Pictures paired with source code
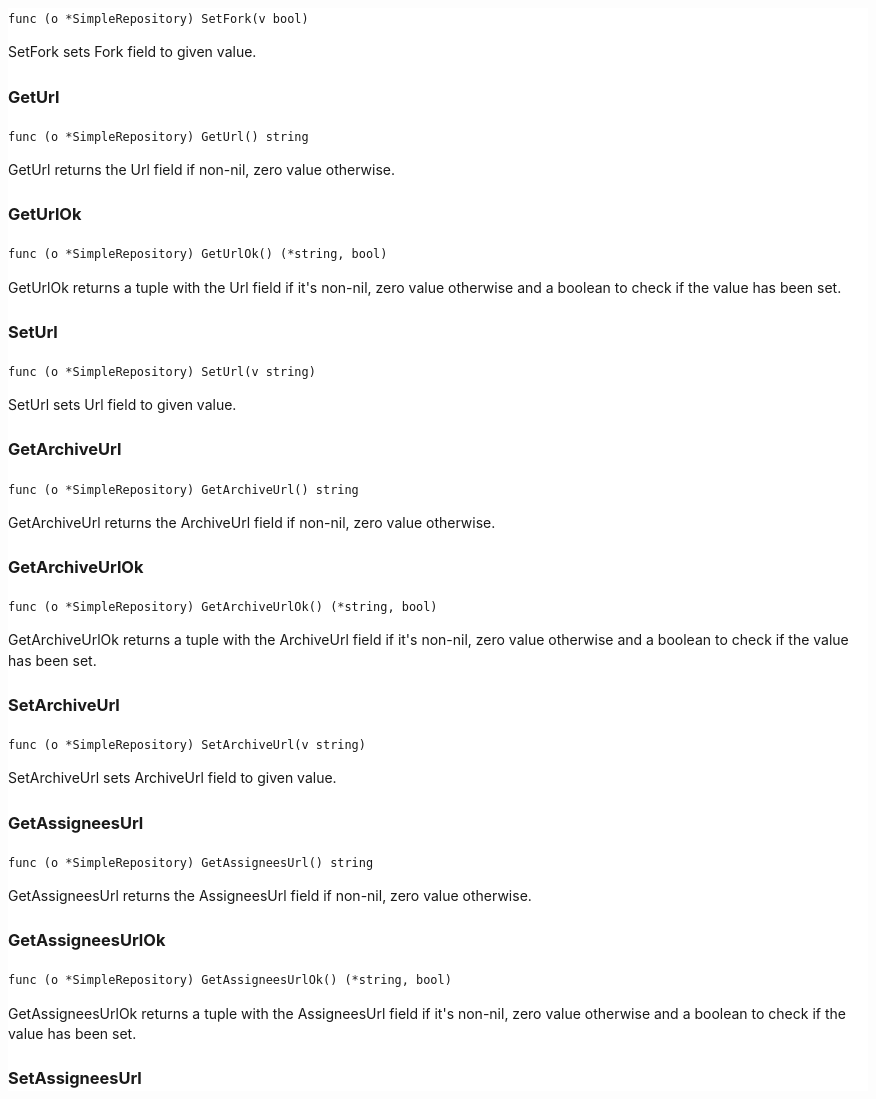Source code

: `func (o *SimpleRepository) SetFork(v bool)`

SetFork sets Fork field to given value.


### GetUrl

`func (o *SimpleRepository) GetUrl() string`

GetUrl returns the Url field if non-nil, zero value otherwise.

### GetUrlOk

`func (o *SimpleRepository) GetUrlOk() (*string, bool)`

GetUrlOk returns a tuple with the Url field if it's non-nil, zero value otherwise
and a boolean to check if the value has been set.

### SetUrl

`func (o *SimpleRepository) SetUrl(v string)`

SetUrl sets Url field to given value.


### GetArchiveUrl

`func (o *SimpleRepository) GetArchiveUrl() string`

GetArchiveUrl returns the ArchiveUrl field if non-nil, zero value otherwise.

### GetArchiveUrlOk

`func (o *SimpleRepository) GetArchiveUrlOk() (*string, bool)`

GetArchiveUrlOk returns a tuple with the ArchiveUrl field if it's non-nil, zero value otherwise
and a boolean to check if the value has been set.

### SetArchiveUrl

`func (o *SimpleRepository) SetArchiveUrl(v string)`

SetArchiveUrl sets ArchiveUrl field to given value.


### GetAssigneesUrl

`func (o *SimpleRepository) GetAssigneesUrl() string`

GetAssigneesUrl returns the AssigneesUrl field if non-nil, zero value otherwise.

### GetAssigneesUrlOk

`func (o *SimpleRepository) GetAssigneesUrlOk() (*string, bool)`

GetAssigneesUrlOk returns a tuple with the AssigneesUrl field if it's non-nil, zero value otherwise
and a boolean to check if the value has been set.

### SetAssigneesUrl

**Activity:** An exact reprint of the records above is required, with all pictures left out.

**Exercise output:**
Source code

: `func (o *SimpleRepository) SetFork(v bool)`

SetFork sets Fork field to given value.


### GetUrl

`func (o *SimpleRepository) GetUrl() string`

GetUrl returns the Url field if non-nil, zero value otherwise.

### GetUrlOk

`func (o *SimpleRepository) GetUrlOk() (*string, bool)`

GetUrlOk returns a tuple with the Url field if it's non-nil, zero value otherwise
and a boolean to check if the value has been set.

### SetUrl

`func (o *SimpleRepository) SetUrl(v string)`

SetUrl sets Url field to given value.


### GetArchiveUrl

`func (o *SimpleRepository) GetArchiveUrl() string`

GetArchiveUrl returns the ArchiveUrl field if non-nil, zero value otherwise.

### GetArchiveUrlOk

`func (o *SimpleRepository) GetArchiveUrlOk() (*string, bool)`

GetArchiveUrlOk returns a tuple with the ArchiveUrl field if it's non-nil, zero value otherwise
and a boolean to check if the value has been set.

### SetArchiveUrl

`func (o *SimpleRepository) SetArchiveUrl(v string)`

SetArchiveUrl sets ArchiveUrl field to given value.


### GetAssigneesUrl

`func (o *SimpleRepository) GetAssigneesUrl() string`

GetAssigneesUrl returns the AssigneesUrl field if non-nil, zero value otherwise.

### GetAssigneesUrlOk

`func (o *SimpleRepository) GetAssigneesUrlOk() (*string, bool)`

GetAssigneesUrlOk returns a tuple with the AssigneesUrl field if it's non-nil, zero value otherwise
and a boolean to check if the value has been set.

### SetAssigneesUrl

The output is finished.